=== Page excerpt ===

British evolutionary biologist

Andrew Berry (born 1963) is a British evolutionary biologist and historian of science with a particular interest in Alfred Russel Wallace. Previously, he was a Junior Fellow at the Harvard Society of Fellows and he is currently a lecturer in Organismic and Evolutionary Biology at Harvard University.

==Early life==
Andrew Berry was born in 1963 in London. His father is biologist R. J. Berry. He was educated at Shrewsbury School and then studied Zoology at St John's College, Oxford. He did his PhD under Martin Kreitman in evolutionary genetics at Princeton University. At Harvard, he did post-doctoral work in Richard Lewontin's lab.

==Career==
Berry's research combined field and laboratory methods to detect positive Darwinian selection (i.e. adaptive evolution) at the molecular level in natural populations. In addition to technical articles, he has published in the London Review of Books, Slate, and elsewhere. He has published two books: Infinite tropics: an Alfred Russel Wallace anthology, 2003, with a foreword written by Stephen Jay Gould, and DNA: The Secret of Life with James Watson, 2003. In addition to lecturing at Harvard, he also leads a Harvard Summer Study Abroad program at Queen's College, Oxford on the history of evolutionary biology and on current ideas in the field. He teaches evolutionary biology regularly at Sabancı University in Istanbul, Turkey, and is accordingly targeted by Turkish creationist organizations.

Berry has worked on the script development for several major TV shows: Race, the Power of an Illusion in 2003 by PBS, the 5-part Channel 4 DNA, and NOVA's Lord of the Ants. In 2013, along with George Beccaloni, curator with a special interest in Orthopteroidea and the Alfred Russel Wallace collections at the Natural History Museum, London, Berry narrated a short animated film for The New York Times to celebrate the Alfred Russel Wallace's centenary.

==Personal life==
He is married to Harvard Professor Naomi Pierce, and they have twin children.

Berry was pranked during a comedy video where YouTuber, JiDion crashed a Life Sciences lecture.

===

Assigned task> Decide whether each statement agrees with the biography of Andrew Berry, answering yes or no and quoting the words of the biography that settle it: 1. Berry completed his PhD at Princeton University. 2. Berry wrote the foreword to his Alfred Russel Wallace anthology. 3. Berry leads a Harvard summer program at St John's College, Oxford.

=== Provided material ===

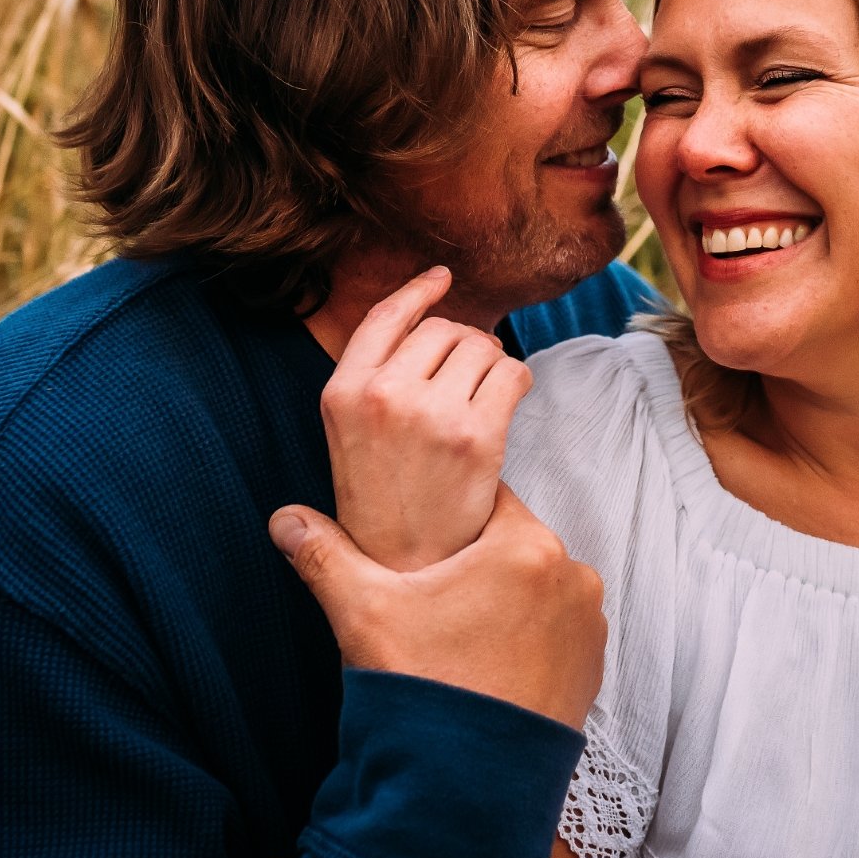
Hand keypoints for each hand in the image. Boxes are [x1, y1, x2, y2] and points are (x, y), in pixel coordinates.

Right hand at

===

Result of this exercise>
1. Yes: "He did his PhD under Martin Kreitman in evolutionary genetics at Princeton University."
2. No: "with a foreword written by Stephen Jay Gould"
3. No: "he also leads a Harvard Summer Study Abroad program at Queen's College, Oxford"